Roma – L’elezione di Donald Trump alla Casa bianca dimostra che le sorprese, in politica, sono possibili. Nel caso delle primarie del Pd, tuttavia, appare pressoché impossibile registrare colpi di scena. Dopo una campagna soporifera e poco attrattiva – appena 751 mila spettatori per l’unico ‘triello’ televisivo tra i candidati Michele Emiliano, Andrea Orlando e Matteo Renzi – il sondaggista Nando Pagnoncelli riporta sul Corriere della sera che domenica si recherà ai gazebo poco più di un milione e mezzo di elettori al massimo, ben lontani dai 2,8 milioni delle primarie 2013, e che 3 preferenze su quattro andranno al segretario uscente Renzi.
L’ex presidente del Consiglio sembra dunque destinato a rimettersi alla guida del Partito democratico. E non è da escludere che, rinvigorito da un nuovo mandato plebiscitario (se di plebiscito si può parlare con un’affluenza praticamente dimezzata rispetto al 2013), possa decidere di forzare la mano per andare al voto anticipato. Una mossa che gli consentirebbe di non dover sostenere prima delle elezioni, da segretario del principale partito di maggioranza, una Legge di bilancio che si annuncia particolarmente spinosa per chi ambisce a tornare al governo.
La pulsione per una fine anticipata della legislatura si scontra però con il monito del presidente della Repubblica, Sergio Mattarella, sulla necessità di varare prima una legge elettorale. Il sistema venuto fuori da due sentenze della Corte costituzionale, infatti, non dà certezze. O meglio, visti il panorama attuale, con tre poli a contendersi i voti, e la differenza di regole tra Camera e Senato, c’è la certezza di ingovernabilità. Dunque, è la necessità di varare una riforma elettorale a dare la garanzia che l’esecutivo di Paolo Gentiloni è destinato ad andare avanti.

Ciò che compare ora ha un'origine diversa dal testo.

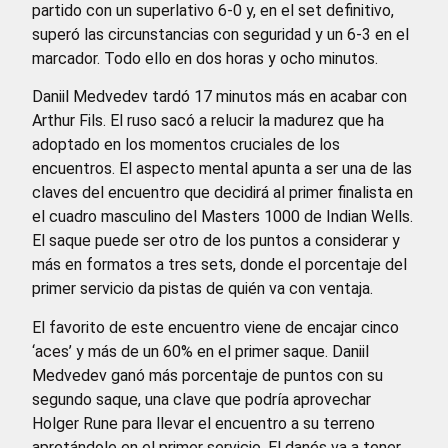
partido con un superlativo 6-0 y, en el set definitivo,
superó las circunstancias con seguridad y un 6-3 en el
marcador. Todo ello en dos horas y ocho minutos.
Daniil Medvedev tardó 17 minutos más en acabar con
Arthur Fils. El ruso sacó a relucir la madurez que ha
adoptado en los momentos cruciales de los
encuentros. El aspecto mental apunta a ser una de las
claves del encuentro que decidirá al primer finalista en
el cuadro masculino del Masters 1000 de Indian Wells.
El saque puede ser otro de los puntos a considerar y
más en formatos a tres sets, donde el porcentaje del
primer servicio da pistas de quién va con ventaja.
El favorito de este encuentro viene de encajar cinco
‘aces’ y más de un 60% en el primer saque. Daniil
Medvedev ganó más porcentaje de puntos con su
segundo saque, una clave que podría aprovechar
Holger Rune para llevar el encuentro a su terreno
apretándole en el primer servicio. El danés va a tener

Ciò non vuol dire, però, che il termine sia la scadenza naturale della legislatura. Perché se si approvasse una nuova legge elettorale in tempo – e l’intervento del Colle ha dato un’accelerazione ai lavori, con un calendario che prevede per il 25 maggio la presentazione di una proposta di base da iniziare a discutere, e magari anche a votare, alla Camera entro fine mese – le riserve di Mattarella su uno scioglimento anticipato del Parlamento potrebbero cadere. Altrimenti, l’inquilino del Quirinale è determinato a non consentire un voto che rappresenterebbe un salto nel buio. Anche qualora l’attuale esecutivo dovesse inciampare al Senato, dove i numeri della maggioranza sono ristretti, sarebbe pronto ad affidare un nuovo incarico per un governo che vari la manovra finanziaria da presentare entro il 15 ottobre, per garantire la tenuta dei conti pubblici e rassicurare i partner europei, e che consenta l’approvazione di una legge elettorale omogenea.